In questo paesaggio crudo ed essenziale, in un giorno ed in un tempo indefiniti, forse la seconda metà dell’ 800, due amici, un ragazzo senza nome ed un uomo con un libro sottobraccio ( il “ Paradiso perduto “ di Milton ) salgono a bordo di un peschereccio, uniti dalla propria amicizia e dall’ amore per libri e parole.
Il ragazzo segue lo sguardo dell’ amico, vuole realizzare qualcosa in questa vita, imparare le lingue, vedere il mondo, leggere mille libri, arrivare all’ essenza delle cose, qualunque essa sia.
Ma solo le preghiere ed il buon senso sono in grado di proteggere uomini che si spingono al largo e, nonostante il potere delle parole possa cambiare il mondo, consolarci ed asciugare le nostre anime, esse da sole non bastano.
La forza della tempesta e del mare in burrasca si riprende quello che ci ha donato ed una banale dimenticanza, inseguendo parole necessarie per vivere, strappa una vita gettandoci nella disperazione più nera.
Ed allora la lettura di una poesia può portare all’ assideramento, un semplice indumento mancante, una cerata, diviene il confine tra la vita e la morte, mentre si pronuncia un semplice verso: “ nulla mi delizia più di te “.
Ecco la disperante necessità di un nuovo viaggio, a ritroso, attraversando la valle e la notte nera, un libro da restituire, il ricordo vivido dell’ amico caduto, l’ unico amico, desiderando stare lontano da una campagna che custodisce la maggior parte della propria infanzia, sogni inevasi e rimpianti di una vita consumata lontano da un mare fulcro dell’ esistenza, dimora dei ritmi mortali.
Che cosa rende i giorni degni di essere vissuti, gioia, felicità, amore appassionato, una triade che ci rende uomini giustificando l’esistenza e rendendola più vera.
Consegnato il libro il ragazzo deve decidere se vivere o morire, morire sarebbe molto più facile, vivere decisamente più complicato.
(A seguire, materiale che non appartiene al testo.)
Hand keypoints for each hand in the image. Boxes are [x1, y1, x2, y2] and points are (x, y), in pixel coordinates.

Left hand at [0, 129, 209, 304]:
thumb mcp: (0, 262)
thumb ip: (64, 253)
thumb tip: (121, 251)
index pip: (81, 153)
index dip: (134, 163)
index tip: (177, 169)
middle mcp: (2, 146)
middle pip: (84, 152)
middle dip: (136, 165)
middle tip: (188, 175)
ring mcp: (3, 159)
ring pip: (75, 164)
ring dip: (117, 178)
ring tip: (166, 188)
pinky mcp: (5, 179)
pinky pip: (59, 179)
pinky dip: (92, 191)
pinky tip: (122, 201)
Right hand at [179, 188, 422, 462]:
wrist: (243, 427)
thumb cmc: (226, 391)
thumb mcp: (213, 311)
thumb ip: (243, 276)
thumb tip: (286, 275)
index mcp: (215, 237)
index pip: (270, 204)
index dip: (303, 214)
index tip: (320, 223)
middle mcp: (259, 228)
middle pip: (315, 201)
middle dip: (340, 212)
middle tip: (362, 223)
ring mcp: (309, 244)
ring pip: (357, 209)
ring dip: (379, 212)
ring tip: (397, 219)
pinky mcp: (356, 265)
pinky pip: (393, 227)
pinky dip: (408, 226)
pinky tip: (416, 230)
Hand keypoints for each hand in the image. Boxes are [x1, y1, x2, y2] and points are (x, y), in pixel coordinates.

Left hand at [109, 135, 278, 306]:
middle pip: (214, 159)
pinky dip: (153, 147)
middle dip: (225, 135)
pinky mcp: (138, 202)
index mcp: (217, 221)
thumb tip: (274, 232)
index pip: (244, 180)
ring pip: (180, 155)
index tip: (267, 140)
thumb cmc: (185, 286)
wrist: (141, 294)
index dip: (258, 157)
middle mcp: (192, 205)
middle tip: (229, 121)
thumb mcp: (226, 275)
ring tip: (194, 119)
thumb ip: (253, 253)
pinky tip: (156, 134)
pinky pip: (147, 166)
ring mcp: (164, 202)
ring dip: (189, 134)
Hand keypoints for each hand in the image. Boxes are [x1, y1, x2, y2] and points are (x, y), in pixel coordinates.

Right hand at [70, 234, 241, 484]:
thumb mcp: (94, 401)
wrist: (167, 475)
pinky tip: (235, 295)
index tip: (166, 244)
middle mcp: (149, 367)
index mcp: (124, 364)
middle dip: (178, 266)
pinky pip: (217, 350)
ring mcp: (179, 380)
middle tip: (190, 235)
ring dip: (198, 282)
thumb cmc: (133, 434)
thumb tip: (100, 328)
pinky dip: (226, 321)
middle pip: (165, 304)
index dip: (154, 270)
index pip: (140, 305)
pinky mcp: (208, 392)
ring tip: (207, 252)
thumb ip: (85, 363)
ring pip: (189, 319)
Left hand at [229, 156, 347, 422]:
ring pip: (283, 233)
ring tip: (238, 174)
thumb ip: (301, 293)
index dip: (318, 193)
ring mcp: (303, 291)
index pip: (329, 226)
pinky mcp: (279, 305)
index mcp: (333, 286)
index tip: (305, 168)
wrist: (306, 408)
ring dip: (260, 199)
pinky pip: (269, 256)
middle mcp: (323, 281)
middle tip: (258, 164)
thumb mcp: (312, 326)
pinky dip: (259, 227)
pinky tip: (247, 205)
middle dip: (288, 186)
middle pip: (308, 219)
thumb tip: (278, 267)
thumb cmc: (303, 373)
Ciò che aveva condotto alla morte può rinascere nella memoria e spingere ad un desiderio di vita, inspiegabile, toccante, consolatorio.
Le parole accompagnano e rappresentano il ragazzo senza nome, sono tutto e niente, una esistenza, il suo ricordo, ma sono l’unica cosa che possiede, in una terra che è una lotta continua per tenere il freddo a distanza.
L’ esistenza è talmente complessa, un tempo le cose erano molto più semplici, oggi a volte gli sembra di trovarsi all’ interno di un romanzo, mentre in una locanda, salvato da due donne vivaci e lungimiranti, che lo ascoltano e che sovente non comprende, narra la propria storia ad un capitano cieco che ha perso tutto se non l’ amore per il mare e la poesia e che possiede una libreria di 400 libri che qualcuno gli leggerà, in attesa di rispondere a domande che riguardano il vero senso della vita, domandandosi che cosa essa sia, una risposta implicita nella domanda, nello stupore che essa cela in se’.
Un romanzo di un autore contemporaneo, nato come poeta, figlio della propria terra, a metà tra la tragedia ed il romanzo di formazione, con una voce esterna narrante, bellissimo per poetica, forza espressiva, crudeltà e profondità dei sentimenti, in una fusione di elementi, il mare e la poesia, mai così contrapposti e complementari, e mai così vivi, tratti epici e mitologici, vibranti e fragili, senza risposte evidenti, espressione di una caducità che respira la misteriosa essenza del vivere.